Which lines in the records below contain the word "genutzt"? Report each of them.

[[ AVAILABLE DATA open ]]

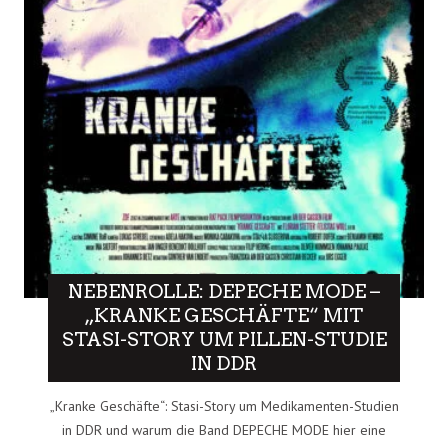
NEBENROLLE: DEPECHE MODE –
„KRANKE GESCHÄFTE“ MIT
STASI-STORY UM PILLEN-STUDIE
IN DDR
„Kranke Geschäfte“: Stasi-Story um Medikamenten-Studien
in DDR und warum die Band DEPECHE MODE hier eine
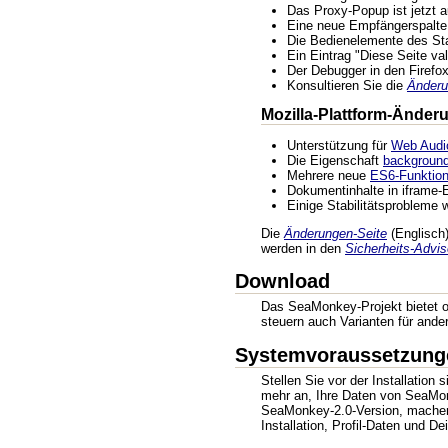
Das Proxy-Popup ist jetzt 
Eine neue Empfängerspalte 
Die Bedienelemente des Sta
Ein Eintrag "Diese Seite va
Der Debugger in den Firef
Konsultieren Sie die
Änderu
Mozilla-Plattform-Änder
Unterstützung für
Web Audi
Die Eigenschaft
background
Mehrere neue
ES6-Funktio
Dokumentinhalte in iframe-
Einige Stabilitätsprobleme
Die
Änderungen-Seite
(Englisch) 
werden in den
Sicherheits-Advi
Download
Das SeaMonkey-Projekt bietet o
steuern auch Varianten für ande
Systemvoraussetzungen
Stellen Sie vor der Installation
mehr an, Ihre Daten von SeaMonk
SeaMonkey-2.0-Version, machen Si
Installation, Profil-Daten und D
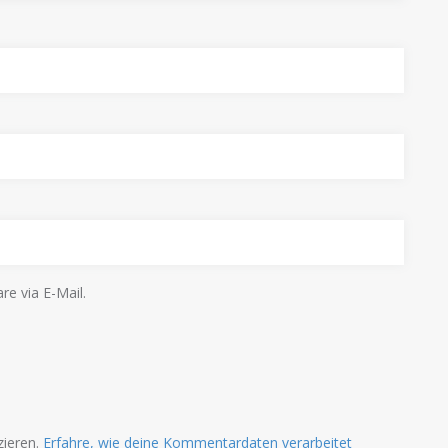
e via E-Mail.
zieren.
Erfahre, wie deine Kommentardaten verarbeitet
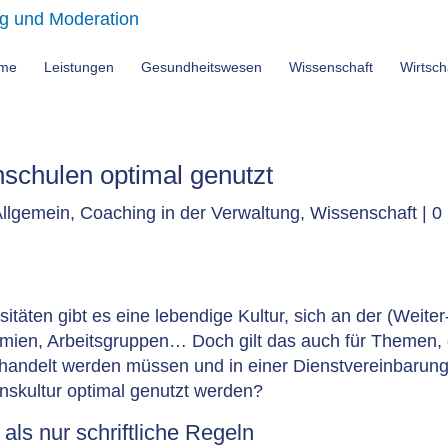
me
Leistungen
Gesundheitswesen
Wissenschaft
Wirtsch
hschulen optimal genutzt
Allgemein
,
Coaching in der Verwaltung
,
Wissenschaft
|
0
täten gibt es eine lebendige Kultur, sich an der (Weiter
remien, Arbeitsgruppen… Doch gilt das auch für Themen, 
rhandelt werden müssen und in einer Dienstvereinbarun
nskultur optimal genutzt werden?
ls nur schriftliche Regeln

[[ AVAILABLE DATA closed ]]

**TASK RESULT**.
hschulen optimal genutzt
nskultur optimal genutzt werden?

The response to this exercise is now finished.